What you need to do: Convert the records, from the first line through the line containing "Самостоятельный подход сэкономит до 5000 р", into a Markdown table with two columns, Row and Text. Give each line its row number, and omit blank lines.

____

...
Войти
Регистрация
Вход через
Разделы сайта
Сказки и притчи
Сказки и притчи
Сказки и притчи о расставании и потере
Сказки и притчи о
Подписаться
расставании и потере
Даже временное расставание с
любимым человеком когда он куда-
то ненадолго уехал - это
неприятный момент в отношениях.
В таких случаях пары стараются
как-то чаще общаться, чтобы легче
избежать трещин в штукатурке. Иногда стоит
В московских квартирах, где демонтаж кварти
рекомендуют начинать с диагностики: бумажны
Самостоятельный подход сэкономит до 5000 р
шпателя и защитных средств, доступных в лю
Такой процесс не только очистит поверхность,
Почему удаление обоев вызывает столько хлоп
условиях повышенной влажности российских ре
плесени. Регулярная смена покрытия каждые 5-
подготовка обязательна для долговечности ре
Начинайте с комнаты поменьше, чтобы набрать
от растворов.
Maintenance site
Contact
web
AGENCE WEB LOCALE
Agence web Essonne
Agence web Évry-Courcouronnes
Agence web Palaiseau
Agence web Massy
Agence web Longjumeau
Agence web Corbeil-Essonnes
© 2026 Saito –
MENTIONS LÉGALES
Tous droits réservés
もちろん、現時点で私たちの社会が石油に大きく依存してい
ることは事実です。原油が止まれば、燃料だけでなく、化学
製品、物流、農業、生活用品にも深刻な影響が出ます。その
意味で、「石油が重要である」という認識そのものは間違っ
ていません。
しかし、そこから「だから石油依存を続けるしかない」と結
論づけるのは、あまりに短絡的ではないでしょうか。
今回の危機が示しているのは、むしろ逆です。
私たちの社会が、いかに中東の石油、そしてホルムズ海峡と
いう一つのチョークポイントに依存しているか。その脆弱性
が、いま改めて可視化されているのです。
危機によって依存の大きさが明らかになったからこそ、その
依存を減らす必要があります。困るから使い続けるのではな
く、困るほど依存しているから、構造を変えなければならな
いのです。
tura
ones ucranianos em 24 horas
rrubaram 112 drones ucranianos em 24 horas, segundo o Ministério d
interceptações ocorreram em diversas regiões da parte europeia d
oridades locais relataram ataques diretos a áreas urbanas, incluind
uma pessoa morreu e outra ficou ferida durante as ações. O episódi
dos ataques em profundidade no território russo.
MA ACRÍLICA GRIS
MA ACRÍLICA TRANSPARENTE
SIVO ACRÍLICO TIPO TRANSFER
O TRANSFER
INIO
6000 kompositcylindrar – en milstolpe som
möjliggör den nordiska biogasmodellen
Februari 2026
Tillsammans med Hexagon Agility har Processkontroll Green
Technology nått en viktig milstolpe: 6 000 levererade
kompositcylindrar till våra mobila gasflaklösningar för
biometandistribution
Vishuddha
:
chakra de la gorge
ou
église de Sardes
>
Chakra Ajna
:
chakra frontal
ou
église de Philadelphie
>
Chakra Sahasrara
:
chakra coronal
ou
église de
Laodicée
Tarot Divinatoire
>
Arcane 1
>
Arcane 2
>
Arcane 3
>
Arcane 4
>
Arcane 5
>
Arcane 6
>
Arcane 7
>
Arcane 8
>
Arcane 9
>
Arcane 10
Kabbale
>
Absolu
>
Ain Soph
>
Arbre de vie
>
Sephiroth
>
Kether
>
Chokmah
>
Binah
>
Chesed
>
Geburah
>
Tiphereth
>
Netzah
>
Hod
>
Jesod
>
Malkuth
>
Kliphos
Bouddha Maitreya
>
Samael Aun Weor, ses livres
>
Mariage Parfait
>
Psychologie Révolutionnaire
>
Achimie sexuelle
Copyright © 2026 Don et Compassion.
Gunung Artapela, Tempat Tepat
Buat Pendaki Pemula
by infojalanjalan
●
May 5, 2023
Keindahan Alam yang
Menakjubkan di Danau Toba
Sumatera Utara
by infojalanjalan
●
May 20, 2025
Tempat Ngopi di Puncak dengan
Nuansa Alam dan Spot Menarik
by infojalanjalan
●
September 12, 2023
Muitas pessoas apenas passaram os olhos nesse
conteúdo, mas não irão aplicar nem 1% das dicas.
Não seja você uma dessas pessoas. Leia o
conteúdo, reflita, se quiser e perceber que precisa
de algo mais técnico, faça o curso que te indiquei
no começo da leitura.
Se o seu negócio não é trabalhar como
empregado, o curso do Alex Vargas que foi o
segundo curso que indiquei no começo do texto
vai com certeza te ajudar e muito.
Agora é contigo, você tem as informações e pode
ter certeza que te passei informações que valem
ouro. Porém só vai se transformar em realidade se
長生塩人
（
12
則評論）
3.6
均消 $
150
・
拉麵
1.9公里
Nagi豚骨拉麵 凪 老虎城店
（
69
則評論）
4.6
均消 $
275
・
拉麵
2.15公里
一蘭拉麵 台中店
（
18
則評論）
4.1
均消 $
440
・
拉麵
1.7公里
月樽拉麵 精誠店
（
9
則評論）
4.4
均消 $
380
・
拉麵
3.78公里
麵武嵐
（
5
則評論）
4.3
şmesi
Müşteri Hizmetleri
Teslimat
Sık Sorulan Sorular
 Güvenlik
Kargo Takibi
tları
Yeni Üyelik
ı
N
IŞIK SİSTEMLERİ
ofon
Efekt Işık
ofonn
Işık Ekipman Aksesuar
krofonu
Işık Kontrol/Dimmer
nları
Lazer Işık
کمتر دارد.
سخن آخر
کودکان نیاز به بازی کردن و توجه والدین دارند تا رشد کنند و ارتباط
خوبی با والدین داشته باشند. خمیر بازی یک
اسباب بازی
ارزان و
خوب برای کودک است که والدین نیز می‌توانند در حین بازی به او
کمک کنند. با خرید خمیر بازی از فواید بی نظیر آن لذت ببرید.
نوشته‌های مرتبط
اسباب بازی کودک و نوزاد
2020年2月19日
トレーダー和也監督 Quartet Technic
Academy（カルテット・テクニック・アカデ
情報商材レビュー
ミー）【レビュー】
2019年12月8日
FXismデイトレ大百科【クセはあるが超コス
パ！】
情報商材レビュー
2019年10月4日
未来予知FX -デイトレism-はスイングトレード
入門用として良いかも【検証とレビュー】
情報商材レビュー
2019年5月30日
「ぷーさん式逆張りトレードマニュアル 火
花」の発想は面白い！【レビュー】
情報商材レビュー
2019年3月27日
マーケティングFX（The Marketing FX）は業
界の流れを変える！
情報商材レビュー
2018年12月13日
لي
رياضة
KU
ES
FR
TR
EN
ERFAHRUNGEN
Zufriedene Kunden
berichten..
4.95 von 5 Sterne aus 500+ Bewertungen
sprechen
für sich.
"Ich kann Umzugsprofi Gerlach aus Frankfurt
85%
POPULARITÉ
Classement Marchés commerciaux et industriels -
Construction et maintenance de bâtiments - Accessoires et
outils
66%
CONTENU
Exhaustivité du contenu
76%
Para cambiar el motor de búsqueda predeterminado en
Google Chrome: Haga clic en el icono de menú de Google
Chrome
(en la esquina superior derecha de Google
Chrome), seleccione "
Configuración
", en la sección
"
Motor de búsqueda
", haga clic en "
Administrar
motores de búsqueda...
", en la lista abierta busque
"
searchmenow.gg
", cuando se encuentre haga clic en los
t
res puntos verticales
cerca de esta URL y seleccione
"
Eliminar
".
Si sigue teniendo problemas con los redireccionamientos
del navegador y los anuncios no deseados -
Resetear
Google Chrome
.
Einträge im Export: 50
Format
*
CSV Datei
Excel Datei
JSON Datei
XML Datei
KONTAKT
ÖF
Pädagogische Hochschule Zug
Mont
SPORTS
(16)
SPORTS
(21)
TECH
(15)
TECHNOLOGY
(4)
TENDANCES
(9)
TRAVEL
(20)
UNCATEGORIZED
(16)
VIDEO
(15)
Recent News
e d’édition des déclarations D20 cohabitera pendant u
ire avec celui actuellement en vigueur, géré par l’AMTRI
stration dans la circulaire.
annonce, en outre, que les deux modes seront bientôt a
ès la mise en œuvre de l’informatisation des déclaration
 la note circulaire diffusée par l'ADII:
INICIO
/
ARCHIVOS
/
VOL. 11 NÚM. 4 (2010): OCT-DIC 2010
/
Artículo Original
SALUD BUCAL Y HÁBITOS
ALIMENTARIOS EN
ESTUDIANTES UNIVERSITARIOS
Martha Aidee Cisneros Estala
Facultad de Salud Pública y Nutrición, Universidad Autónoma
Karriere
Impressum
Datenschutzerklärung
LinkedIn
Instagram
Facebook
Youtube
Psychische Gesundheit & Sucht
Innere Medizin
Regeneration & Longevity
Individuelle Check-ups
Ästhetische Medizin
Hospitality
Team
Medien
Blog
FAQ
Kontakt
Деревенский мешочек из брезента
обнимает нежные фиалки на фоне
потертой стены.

____

Response to the exercise:
| Row | Text |
|---|---|
| 1 | ... |
| 2 | Войти |
| 3 | Регистрация |
| 4 | Вход через |
| 5 | Разделы сайта |
| 6 | Сказки и притчи |
| 7 | Сказки и притчи |
| 8 | Сказки и притчи о расставании и потере |
| 9 | Сказки и притчи о |
| 10 | Подписаться |
| 11 | расставании и потере |
| 12 | Даже временное расставание с |
| 13 | любимым человеком когда он куда- |
| 14 | то ненадолго уехал - это |
| 15 | неприятный момент в отношениях. |
| 16 | В таких случаях пары стараются |
| 17 | как-то чаще общаться, чтобы легче |
| 18 | избежать трещин в штукатурке. Иногда стоит |
| 19 | В московских квартирах, где демонтаж кварти |
| 20 | рекомендуют начинать с диагностики: бумажны |
| 21 | Самостоятельный подход сэкономит до 5000 р |